Chris Penn is dead and I am sad about that. I didn’t know him, maybe I met him once or twice, I can’t remember. I just know that I was a fan; I thought he was amazing in Reservoir Dogs and Short Cuts. And I know Michael, his brother, and I just love him and I’m really sad about him losing his brother. That sucks. Oh, sad, sad, sad.
Had friends over for dinner last night, friends we see all the time, and Mulan acted bratty and awful, even though we spoke about her weird, defiant, horrible behavior around these same people, who we both care about a lot, before they arrived.
Sometimes it’s hard not to strangle your kid.
I used to think: how COULD someone ever hit a child? And now I think, how do people NOT hit their child? Not hitting your child takes enormous self-control. I feel I am a self-controlled person. I am amazed – mind-boggled - at the amount of control I have to exert over myself, not to use the fact that I am four times larger than this teeny kid to my physical advantage. Luckily, for me, Mulan is pretty great 90% of the time. But oh dear, that other 10% makes me NUTS. I turn into that awful controlled-rage mother, and I feel like veins are popping out of my forehead and my eyes are bugging out across the table while I try to carry on a conversation. And then, when I take her out of the room to have a talk about her behavior and the consequences it will bring if it continues, she gets this sly smile across her face: glee! Like, she's thinking, "I won already! You had to leave the room to talk to me personally! Yippity Yah! I mean, oh yes mother I won’t act like that anymore, you’ll see."
And she does act better, but somehow it doesn’t feel like I’ve won entirely – it feels like she has. And even just phrasing it this way sounds so bad – like it’s warfare rather than guidance. Oh parenting is so unlike what I thought it was before I was a parent.

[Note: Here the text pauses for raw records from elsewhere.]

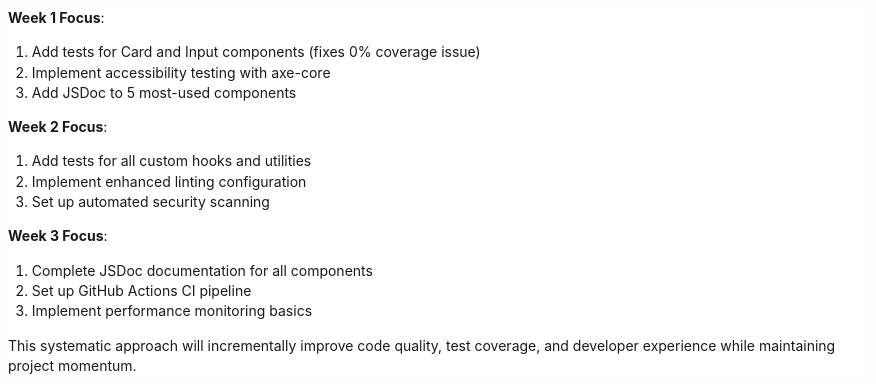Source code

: **Week 1 Focus**:

1. Add tests for Card and Input components (fixes 0% coverage issue)
2. Implement accessibility testing with axe-core
3. Add JSDoc to 5 most-used components

**Week 2 Focus**:

1. Add tests for all custom hooks and utilities
2. Implement enhanced linting configuration
3. Set up automated security scanning

**Week 3 Focus**:

1. Complete JSDoc documentation for all components
2. Set up GitHub Actions CI pipeline
3. Implement performance monitoring basics

This systematic approach will incrementally improve code quality, test coverage, and developer
experience while maintaining project momentum.
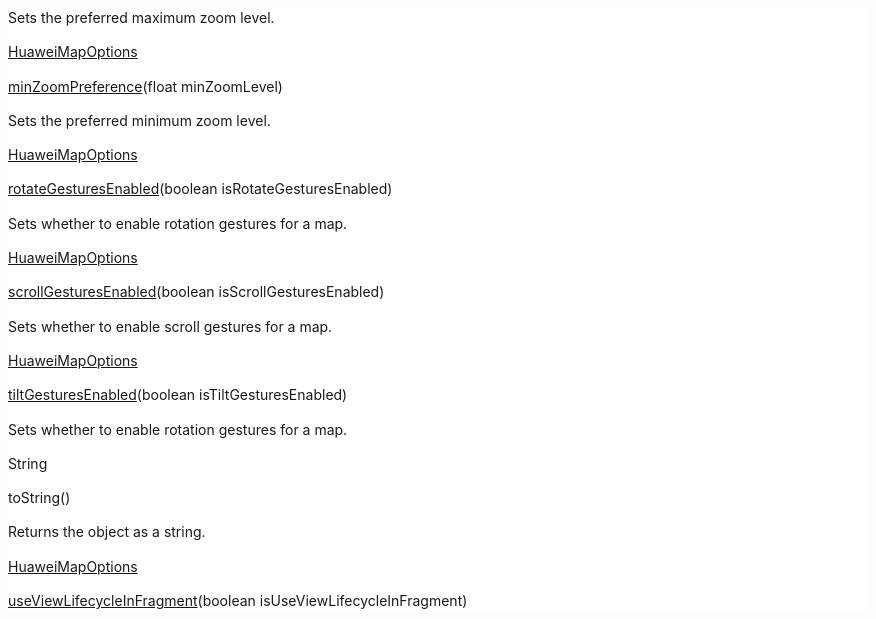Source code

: <p id="p751705917324"><a name="p751705917324"></a><a name="p751705917324"></a>Sets the preferred maximum zoom level.</p>
</td>
</tr>
<tr id="row4939mcpsimp"><td class="cellrowborder" valign="top" width="40%" headers="mcps1.1.3.1.1 "><p id="p4941mcpsimp"><a name="p4941mcpsimp"></a><a name="p4941mcpsimp"></a><a href="huaweimapooptions.md">HuaweiMapOptions</a></p>
</td>
<td class="cellrowborder" valign="top" width="60%" headers="mcps1.1.3.1.2 "><p id="p4943mcpsimp"><a name="p4943mcpsimp"></a><a name="p4943mcpsimp"></a><a href="#section1616415503161">minZoomPreference</a>(float minZoomLevel)</p>
<p id="p12544707330"><a name="p12544707330"></a><a name="p12544707330"></a>Sets the preferred minimum zoom level.</p>
</td>
</tr>
<tr id="row4944mcpsimp"><td class="cellrowborder" valign="top" width="40%" headers="mcps1.1.3.1.1 "><p id="p4946mcpsimp"><a name="p4946mcpsimp"></a><a name="p4946mcpsimp"></a><a href="huaweimapooptions.md">HuaweiMapOptions</a></p>
</td>
<td class="cellrowborder" valign="top" width="60%" headers="mcps1.1.3.1.2 "><p id="p4948mcpsimp"><a name="p4948mcpsimp"></a><a name="p4948mcpsimp"></a><a href="#section65033374179">rotateGesturesEnabled</a>(boolean isRotateGesturesEnabled)</p>
<p id="p141720211339"><a name="p141720211339"></a><a name="p141720211339"></a>Sets whether to enable rotation gestures for a map. </p>
</td>
</tr>
<tr id="row4949mcpsimp"><td class="cellrowborder" valign="top" width="40%" headers="mcps1.1.3.1.1 "><p id="p4951mcpsimp"><a name="p4951mcpsimp"></a><a name="p4951mcpsimp"></a><a href="huaweimapooptions.md">HuaweiMapOptions</a></p>
</td>
<td class="cellrowborder" valign="top" width="60%" headers="mcps1.1.3.1.2 "><p id="p4953mcpsimp"><a name="p4953mcpsimp"></a><a name="p4953mcpsimp"></a><a href="#section2094318183189">scrollGesturesEnabled</a>(boolean isScrollGesturesEnabled)</p>
<p id="p13271193143318"><a name="p13271193143318"></a><a name="p13271193143318"></a>Sets whether to enable scroll gestures for a map. </p>
</td>
</tr>
<tr id="row4954mcpsimp"><td class="cellrowborder" valign="top" width="40%" headers="mcps1.1.3.1.1 "><p id="p4956mcpsimp"><a name="p4956mcpsimp"></a><a name="p4956mcpsimp"></a><a href="huaweimapooptions.md">HuaweiMapOptions</a></p>
</td>
<td class="cellrowborder" valign="top" width="60%" headers="mcps1.1.3.1.2 "><p id="p4958mcpsimp"><a name="p4958mcpsimp"></a><a name="p4958mcpsimp"></a><a href="#section1469615401913">tiltGesturesEnabled</a>(boolean isTiltGesturesEnabled)</p>
<p id="p21051441336"><a name="p21051441336"></a><a name="p21051441336"></a>Sets whether to enable rotation gestures for a map. </p>
</td>
</tr>
<tr id="row4959mcpsimp"><td class="cellrowborder" valign="top" width="40%" headers="mcps1.1.3.1.1 "><p id="p4961mcpsimp"><a name="p4961mcpsimp"></a><a name="p4961mcpsimp"></a>String</p>
</td>
<td class="cellrowborder" valign="top" width="60%" headers="mcps1.1.3.1.2 "><p id="p4963mcpsimp"><a name="p4963mcpsimp"></a><a name="p4963mcpsimp"></a>toString()</p>
<p id="p170012671313"><a name="p170012671313"></a><a name="p170012671313"></a>Returns the object as a string.</p>
</td>
</tr>
<tr id="row4964mcpsimp"><td class="cellrowborder" valign="top" width="40%" headers="mcps1.1.3.1.1 "><p id="p4966mcpsimp"><a name="p4966mcpsimp"></a><a name="p4966mcpsimp"></a><a href="huaweimapooptions.md">HuaweiMapOptions</a></p>
</td>
<td class="cellrowborder" valign="top" width="60%" headers="mcps1.1.3.1.2 "><p id="p4968mcpsimp"><a name="p4968mcpsimp"></a><a name="p4968mcpsimp"></a><a href="#section14526745191913">useViewLifecycleInFragment</a>(boolean isUseViewLifecycleInFragment)</p>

Everyone should read Jimmy Carter’s “Our Endangered Values.” That man is amazing. He’s the guy all those Christians should be reading. He is the type of Christian that made me proud to be a Christian (way back when…) it blows my mind that he even was our President. The book is really well written, well reasoned, and it will scare the shit out of you. It should be filed under “Horror.”
I wrote my screenplay version of the play all day and ended up thinking I should just shoot it the same way I did God Said Ha! Which means I may have just spent thirty hours or so, this week, on something that is moot.
I am watching Jared Diamond’s PBS National Geographic special on “Guns, Germs & Steel.” I bought it when I heard his lecture on Sunday. It’s really pretty good. I have one more segment to watch. I also bought the Skeptic Society’s Diamond lecture on his book, “Why Sex Is Fun.” Sex? Fun? WHAAAAT?
Off to Vegas today with entourage -- five hours in the car. I will be listening to Rick Moranis' "Agoraphobic Cowboy," my current favorite cd.